_Information shown_

------------------------------------------------------------

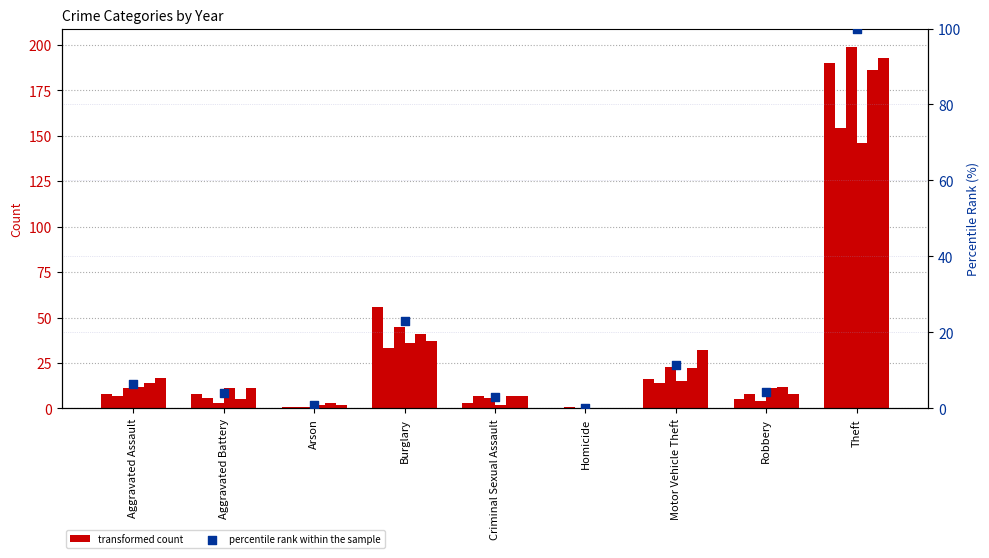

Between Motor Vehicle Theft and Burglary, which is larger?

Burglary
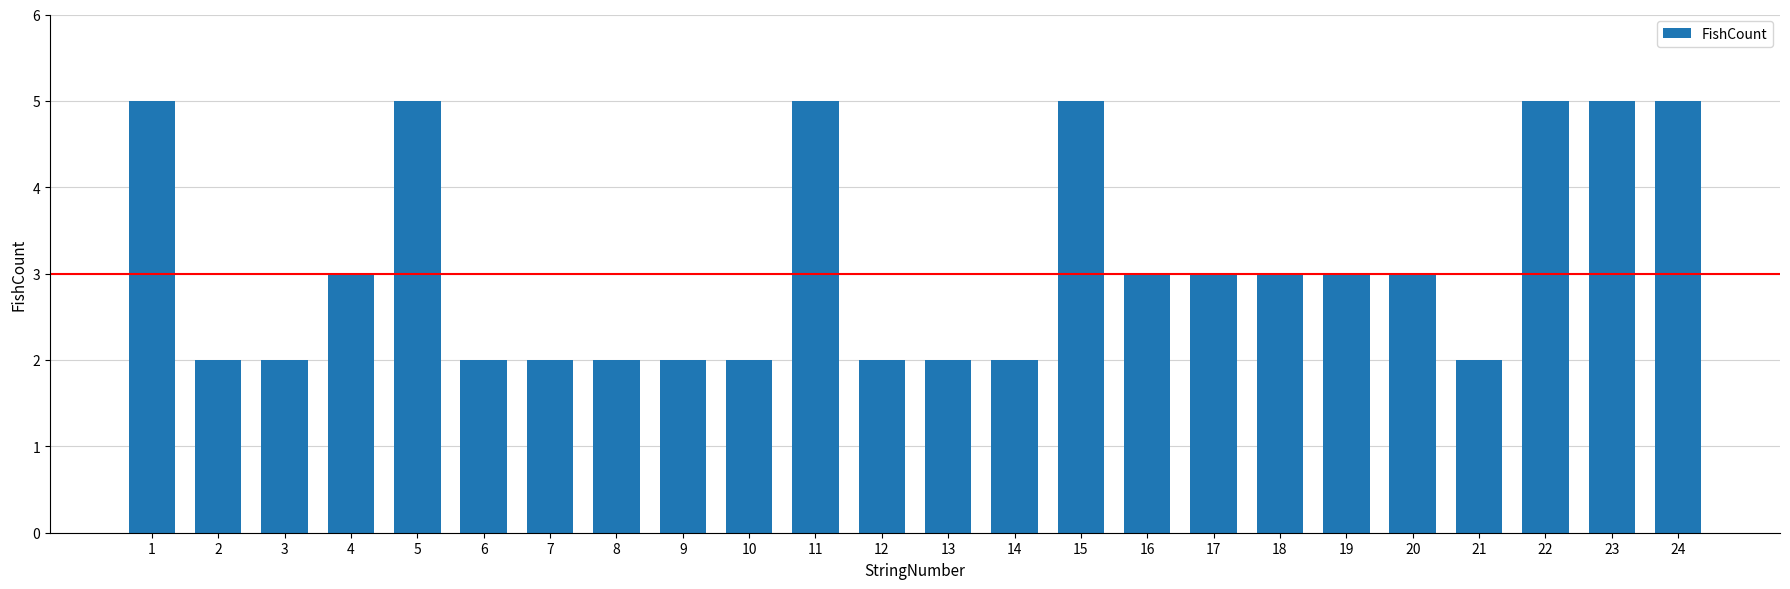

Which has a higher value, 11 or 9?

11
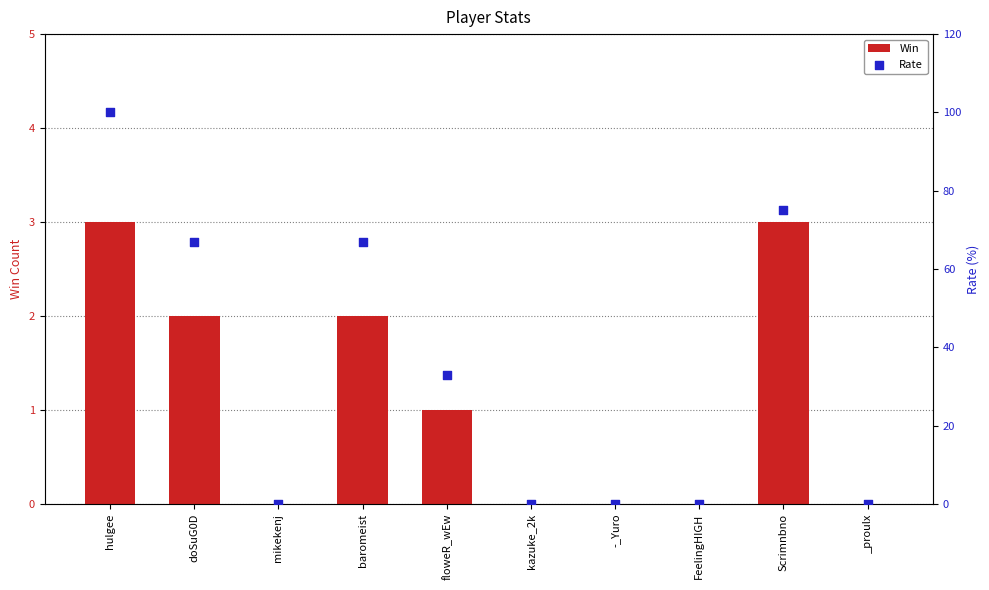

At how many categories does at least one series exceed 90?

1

------------------------------------------------------------

_Your objective_
Turn the rows above into a numbered list with no blank lines, and leave the pictures out.

_Answer to the exercise_
1. Between Motor Vehicle Theft and Burglary, which is larger?
2. Burglary
3. Which has a higher value, 11 or 9?
4. 11
5. At how many categories does at least one series exceed 90?
6. 1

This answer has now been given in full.